__Things to do__
• A. Reproduce the passage of the text on Jindal Steel & Power from "The objective of" up to and including "working capital concept.".
• B. According to the text on Jindal Steel & Power, in what year was Jindal Steel & Power Ltd. formed?

__Text excerpt__
· · ·

INTRODUCTION
THE FOUNDER : LATE O.P JINDAL- Babuji (The man of destiny) (1930-2005). The jindal orgination owes its brilliant growth to the dedicated endeavors of its employees with a strong emphasis on quality and on time delivery to our customer as per their specification our progresses as well as successful achievement have made the jindal org as a leading name in INDIA. Late O.P jindal, the founder of jindal org, which is now a US $4 billion conglomerate, started his industrial career with a small bucket manufacturing unit in HISSAR .the life journey of MR.Jindal from a farmer’s son to be successful industrialist, a philanthropist, a politician and a leader would sense, as a great source of inspiration for generation to come. He was the first industrialist of India to be elected as a member of parliament. JINDAL STEEL AND POWER (JSPL) Background
Jindal Steel & Power Ltd. (JSPL), formed in 1998 with the transfer of the Raipur and Raigarh units of Jindal Strips Limited (JSL), is the largest coal-based steel producer with a production of 0.62 mn tpa. Under the scheme of transfer, equity capital of JSL was split between JSL and JSPL in the ratio 60:40.
. The Raigarh division (consisting of sponge iron, mild steel slabs and captive power consumption units), iron ore mines at Tensa (Orissa),
Coal mines at Gare, Tamnar (C G.) and heavy engineering equipment unit at Raipur (C.G.) were transferred to JSPL. JSPL has added various manufacturing facility gradually during 1988 to 2007 Mainly Rail and Universal Beam mill 0.75 Million MT, Steel Making Capacity of 2.4 Million MT, Power 340 MW, Hot Metal 1.5 Million MT, Plate Mill 1 Million MT, High Carbon Ferro Chrome 36000 Mt, Sponge Iron (Coal Based which is largest in the World) 1.32 Million MT.
OBJECTIVE OF STUDY
This project was undertaken to analyze the working capital policies, working capital management of the company and to reduce down their problems and finding the solutions with respect to the working capital management of the company.
The objective of the study is to provide the solutions for reducing down the duration of the operating cycle, to analyze the working capital position of the company and the liquidity position, finding out the problems that the company is facing in managing the working capital and showing trend of particular ratios in future and at same suggesting them to solve their problems. To study the working capital concept.
To see how the day-to-day operations of the company takes place.
To study the working capital management process in Jindal Steel & Power Ltd.

· · ·

__Entries supplied__
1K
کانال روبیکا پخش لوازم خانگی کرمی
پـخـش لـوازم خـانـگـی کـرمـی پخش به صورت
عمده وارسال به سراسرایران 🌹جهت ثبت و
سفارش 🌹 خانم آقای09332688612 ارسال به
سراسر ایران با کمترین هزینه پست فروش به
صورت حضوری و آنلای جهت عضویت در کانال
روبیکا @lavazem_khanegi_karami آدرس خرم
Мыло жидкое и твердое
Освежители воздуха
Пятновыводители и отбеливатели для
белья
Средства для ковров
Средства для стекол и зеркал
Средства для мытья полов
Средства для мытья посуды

· · ·

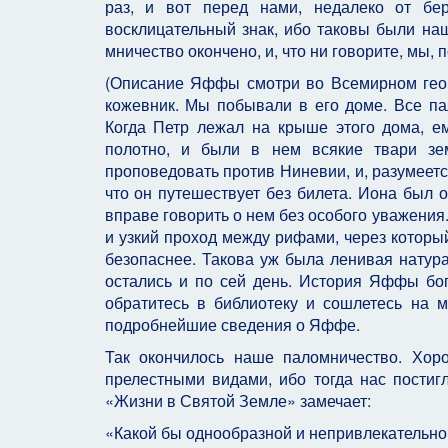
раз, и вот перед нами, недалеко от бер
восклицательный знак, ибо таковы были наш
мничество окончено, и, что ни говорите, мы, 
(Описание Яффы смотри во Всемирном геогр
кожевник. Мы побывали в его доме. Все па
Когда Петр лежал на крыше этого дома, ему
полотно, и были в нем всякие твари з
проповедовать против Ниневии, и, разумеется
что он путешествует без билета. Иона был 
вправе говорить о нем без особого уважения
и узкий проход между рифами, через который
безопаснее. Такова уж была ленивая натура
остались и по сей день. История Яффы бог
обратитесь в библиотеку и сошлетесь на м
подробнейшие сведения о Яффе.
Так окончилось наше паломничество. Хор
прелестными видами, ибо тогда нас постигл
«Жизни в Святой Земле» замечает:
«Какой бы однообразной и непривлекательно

· · ·

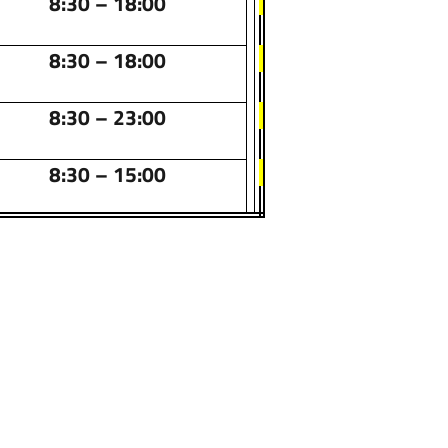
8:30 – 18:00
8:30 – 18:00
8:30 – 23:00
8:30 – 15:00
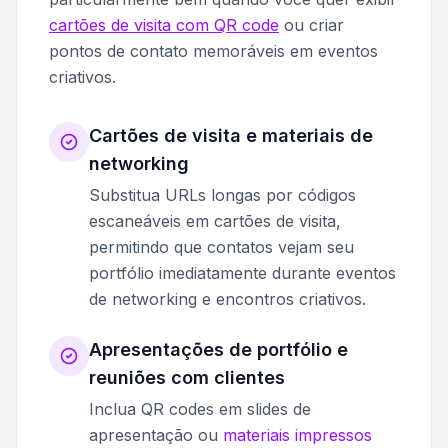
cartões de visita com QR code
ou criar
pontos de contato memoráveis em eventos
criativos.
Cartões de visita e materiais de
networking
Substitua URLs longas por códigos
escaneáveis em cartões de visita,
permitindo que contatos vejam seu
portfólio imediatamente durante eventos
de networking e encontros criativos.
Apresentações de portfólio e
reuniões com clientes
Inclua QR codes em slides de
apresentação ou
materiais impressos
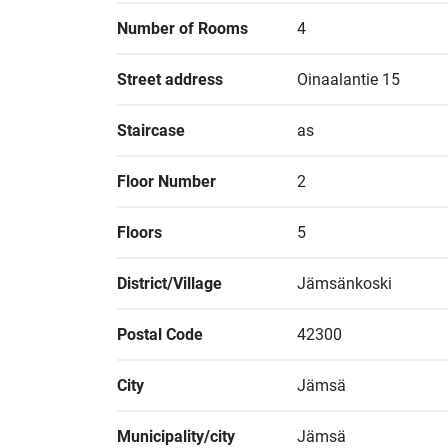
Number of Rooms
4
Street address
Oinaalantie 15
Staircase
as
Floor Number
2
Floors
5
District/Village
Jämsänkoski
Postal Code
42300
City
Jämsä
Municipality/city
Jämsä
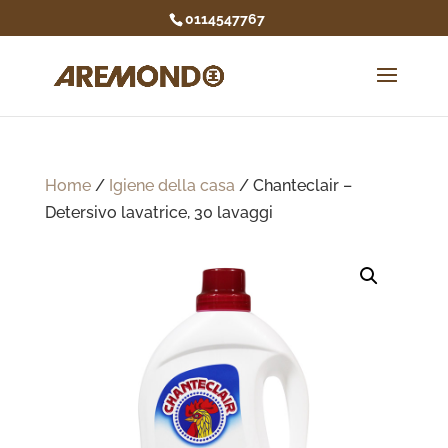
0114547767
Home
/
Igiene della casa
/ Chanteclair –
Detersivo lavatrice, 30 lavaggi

· · ·

__Answers by item number__
• A.
The objective of the study is to provide the solutions for reducing down the duration of the operating cycle, to analyze the working capital position of the company and the liquidity position, finding out the problems that the company is facing in managing the working capital and showing trend of particular ratios in future and at same suggesting them to solve their problems. To study the working capital concept.

• B. 1998